Ilya Sutskever NeurIPS talk [video]
Peak data & limits of current scaling
- Multiple commenters focus on the claim that “pre‑training as we know it will end” because we’ve hit “peak data.”
- Some see this as an important public acknowledgment that increasing model size + internet-scale data no longer guarantees easy gains.
- Others argue we haven’t exhausted what can be learned from existing data; current methods are inefficient at extracting knowledge.
Future training data sources
- Suggestions include proprietary corpora (e.g., news, books, pharma, energy, internal codebases) where owners can sidestep copyright issues.
- Ideas for new data generation: robots in the real world, continuous learning from users, self‑driving logs, surveillance video, XR/smart glasses, personal telemetry (keylogging, screenshots, etc.).
- Some propose large-scale book scanning or reviving old digitization projects.
- Concern that many remaining rich datasets are locked in commercial silos and will stay closed.
Synthetic data: usefulness debated
- One camp claims synthetic datasets are mostly useless beyond narrow cases; better to re‑use real data.
- Others counter that major labs report strong gains from synthetic data and that the question is unsettled.
- It’s noted that the talk itself is skeptical about synthetic data, but commenters say he may be wrong.
Domain‑specific models and expert work
- Lively thread on “state law LLMs” and narrow experts:
- Supporters think curated, smaller domains (law, proprietary code, niche languages) can yield near‑expert models and commoditize expertise, reducing demand for specialists.
- Critics argue law in particular depends on real‑world context, messy incentives, and high stakes; LLM‑grade answers are risky when errors are costly.
- Parallel drawn to code: LLMs already help non‑experts, but their outputs still need human review.
Reasoning, agents, and unpredictability
- Discussion on “agentic intelligence” as models that set goals, plan, and act autonomously, versus today’s answer‑only systems.
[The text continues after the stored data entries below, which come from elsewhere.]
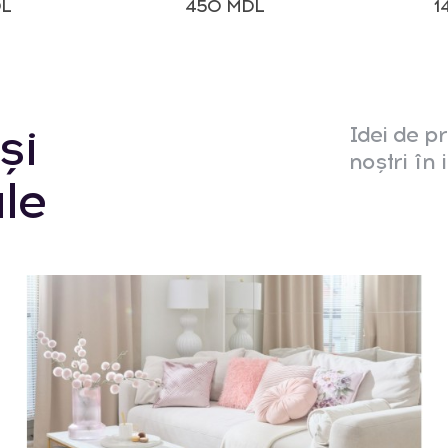
DL
450 MDL
1
și
Idei de pr
noștri în i
le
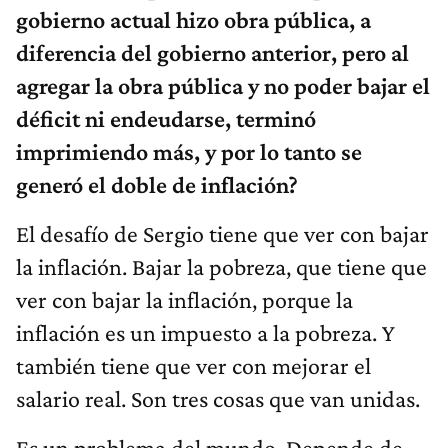
gobierno actual hizo obra pública, a
diferencia del gobierno anterior, pero al
agregar la obra pública y no poder bajar el
déficit ni endeudarse, terminó
imprimiendo más, y por lo tanto se
generó el doble de inflación?
El desafío de Sergio tiene que ver con bajar
la inflación. Bajar la pobreza, que tiene que
ver con bajar la inflación, porque la
inflación es un impuesto a la pobreza. Y
también tiene que ver con mejorar el
salario real. Son tres cosas que van unidas.
Es un problema del mundo. Depende de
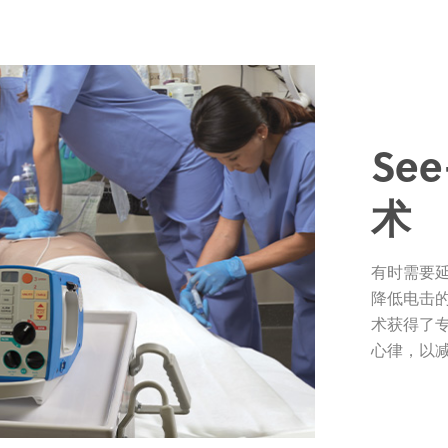
See
术
有时需要
降低电击的成功
术获得了
心律，以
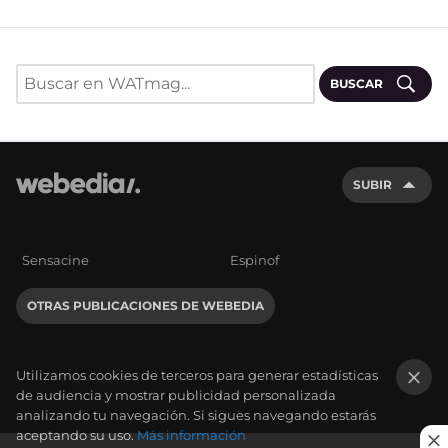
BUSCAR
SUBIR
Sensacine
Espinof
OTRAS PUBLICACIONES DE WEBEDIA
Utilizamos cookies de terceros para generar estadísticas
de audiencia y mostrar publicidad personalizada
×
analizando tu navegación. Si sigues navegando estarás
aceptando su uso.
Más información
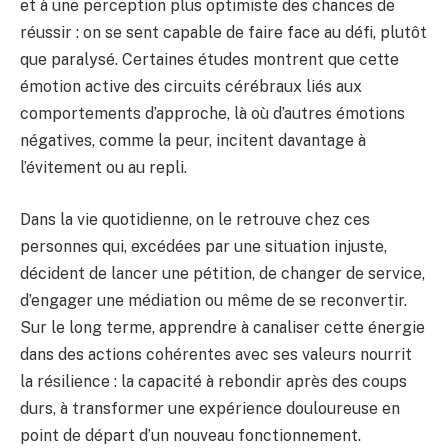
et à une perception plus optimiste des chances de
réussir : on se sent capable de faire face au défi, plutôt
que paralysé. Certaines études montrent que cette
émotion active des circuits cérébraux liés aux
comportements d’approche, là où d’autres émotions
négatives, comme la peur, incitent davantage à
l’évitement ou au repli.
Dans la vie quotidienne, on le retrouve chez ces
personnes qui, excédées par une situation injuste,
décident de lancer une pétition, de changer de service,
d’engager une médiation ou même de se reconvertir.
Sur le long terme, apprendre à canaliser cette énergie
dans des actions cohérentes avec ses valeurs nourrit
la résilience : la capacité à rebondir après des coups
durs, à transformer une expérience douloureuse en
point de départ d’un nouveau fonctionnement.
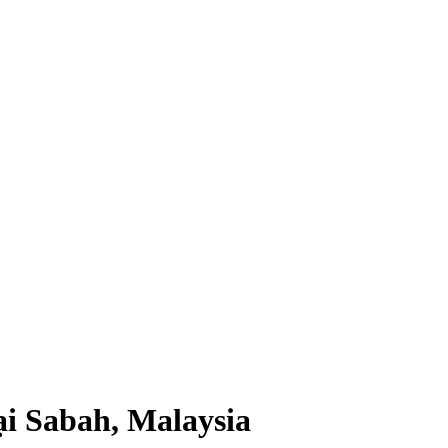
i Sabah, Malaysia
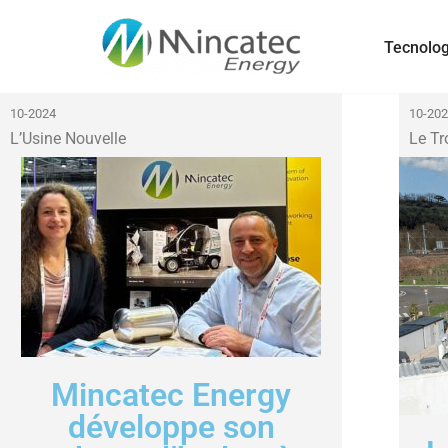
Tecnolog
Saltar
al
contenido
10-2024
10-20
L’Usine Nouvelle
Le Tr
Mincatec Energy
développe son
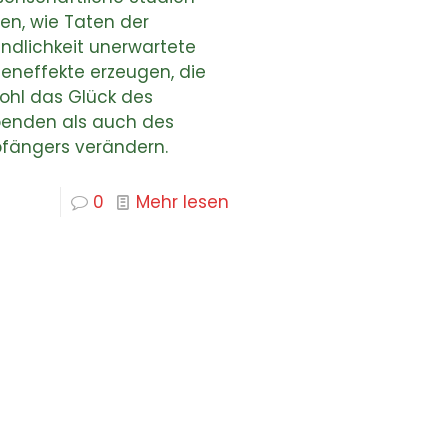
en, wie Taten der
undlichkeit unerwartete
leneffekte erzeugen, die
ohl das Glück des
enden als auch des
fängers verändern.
0
Mehr lesen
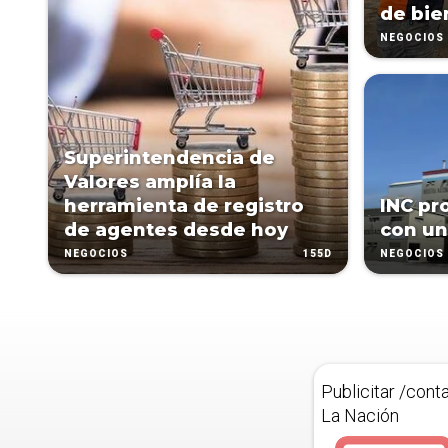
de bie
NEGOCIOS
Superintendencia de
Valores amplía la
herramienta de registro
INC pr
de agentes desde hoy
con un
155D
NEGOCIOS
NEGOCIOS
Publicitar /cont
La Nación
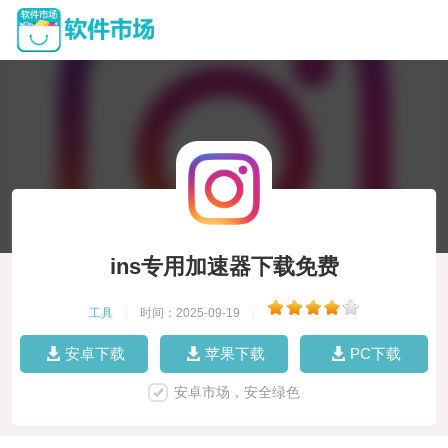
ins专用加速器下载免费
工具
|
时间：2025-09-19
|
安卓下载
苹果下载
PC下载
安卓市场，安全绿色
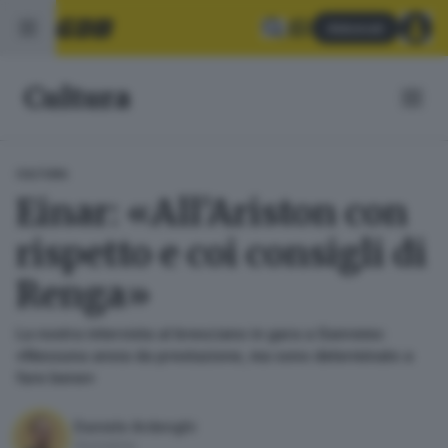
Abbonati
Cultura
CULTURA
Einar: «All’Ariston con
rispetto e coi consigli di
Renga»
La nostra intervista al bresciano in gara a Sanremo:
«Nessuna ansia da prestazione, ma sono determinato a
fare bene»
Daniele Ardenghi
Giornalista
- Some agree with the claim that “more reasoning is more unpredictable,” linking useful reasoning to non‑obvious, hard‑to‑anticipate outputs.
- Others push back, saying reasoning is in principle deterministic; unpredictability is about our limited ability to follow it.
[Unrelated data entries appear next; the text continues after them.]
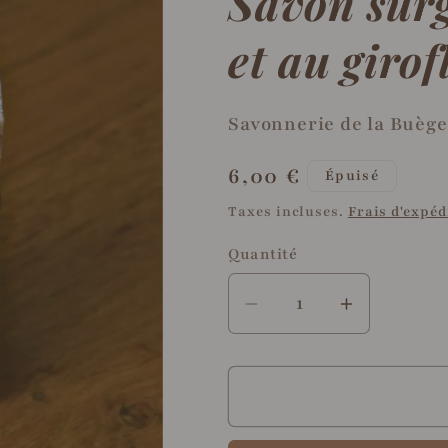
Savon surg
et au girof
Savonnerie de la Buège
Prix
6,00 €
Épuisé
habituel
Taxes incluses.
Frais d'expéd
Quantité
Quantité
Réduire
Augmente
la
la
quantité
quantité
de
de
Savon
Savon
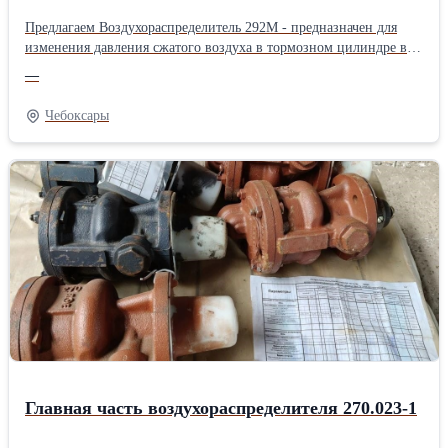
Предлагаем Воздухораспределитель 292М - предназначен для
изменения давления сжатого воздуха в тормозном цилиндре в
зависимости от давления в тормозной магистрали. Тип
—
воздухораспределителя – не прямодействующий,
автоматический.
Чебоксары
Главная часть воздухораспределителя 270.023-1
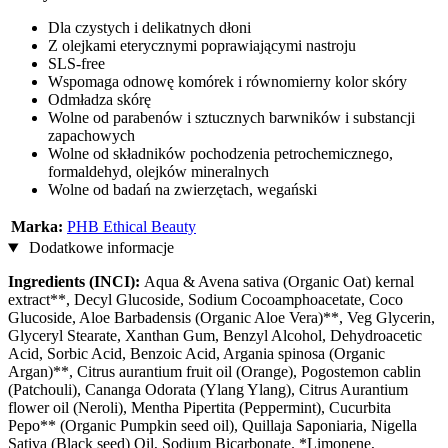
Dla czystych i delikatnych dłoni
Z olejkami eterycznymi poprawiającymi nastroju
SLS-free
Wspomaga odnowę komórek i równomierny kolor skóry
Odmładza skórę
Wolne od parabenów i sztucznych barwników i substancji
zapachowych
Wolne od składników pochodzenia petrochemicznego,
formaldehyd, olejków mineralnych
Wolne od badań na zwierzętach, wegański
Marka:
PHB Ethical Beauty
Dodatkowe informacje
Ingredients (INCI):
Aqua & Avena sativa (Organic Oat) kernal
extract**, Decyl Glucoside, Sodium Cocoamphoacetate, Coco
Glucoside, Aloe Barbadensis (Organic Aloe Vera)**, Veg Glycerin,
Glyceryl Stearate, Xanthan Gum, Benzyl Alcohol, Dehydroacetic
Acid, Sorbic Acid, Benzoic Acid, Argania spinosa (Organic
Argan)**, Citrus aurantium fruit oil (Orange), Pogostemon cablin
(Patchouli), Cananga Odorata (Ylang Ylang), Citrus Aurantium
flower oil (Neroli), Mentha Pipertita (Peppermint), Cucurbita
Pepo** (Organic Pumpkin seed oil), Quillaja Saponiaria, Nigella
Sativa (Black seed) Oil, Sodium Bicarbonate. *Limonene,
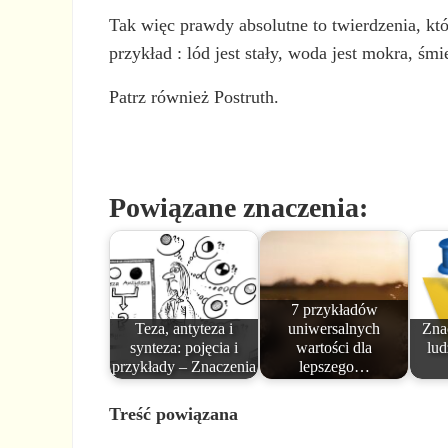
Tak więc prawdy absolutne to twierdzenia, któ
przykład : lód jest stały, woda jest mokra, śm
Patrz również Postruth.
Powiązane znaczenia:
7 przykładów
Teza, antyteza i
uniwersalnych
Zna
synteza: pojęcia i
wartości dla
lud
przykłady – Znaczenia
lepszego…
Treść powiązana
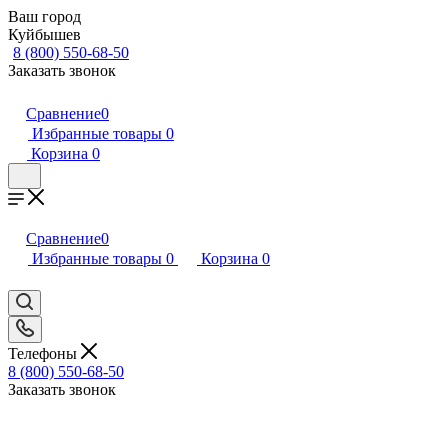
Ваш город
Куйбышев
8 (800) 550-68-50
Заказать звонок
Сравнение
0
Избранные товары
0
Корзина
0
Сравнение
0
Избранные товары
0
Корзина
0
Телефоны
8 (800) 550-68-50
Заказать звонок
Self‑awareness and meaning
- Extended debate on whether current models are “self‑aware” in any meaningful sense:
- One side points to models’ ability to talk about themselves and adapt behavior as trivial self‑awareness.
- The other insists this is just pattern completion from instruction tuning, with no genuine intent or inner experience.
- Philosophical arguments invoke the Chinese room, “theory of mind,” and whether meaning exists without observers.
Biology analogies & brain/body scaling
- Several criticize references to “neurons” and brain–body mass ratios:
- Biological neurons are biophysically very different from transformer units.
- Brain/body ratio is a noisy correlate of intelligence; examples like birds or ants complicate simple scaling stories.
- Others defend loose analogy as historically useful inspiration, even if not biologically faithful.
Talk quality, context, and hype
- Many find the talk underwhelming or “fluffy,” saying it offered little new to people following the field and leaned on grand, speculative tones.
- Clarification: this was a NeurIPS “Test of Time” award talk about a 2014 paper, partly retrospective rather than a new technical result.
- Some note a pattern of overly optimistic timelines from prominent figures, attributing this partly to fundraising incentives.
- Broader concern that NeurIPS and AI discourse are increasingly dominated by “bros,” grifters, and hype, overshadowing careful research.
Ethics, environment, and resource analogies
- The “internet as oil” metaphor is read by some as an admission of extractive business models.
- Environmental worries surface around compute and data center water use (“boiling lakes”).
- A few raise the prospect that early powerful AIs will effectively be slaves and warn about delayed recognition of their moral status.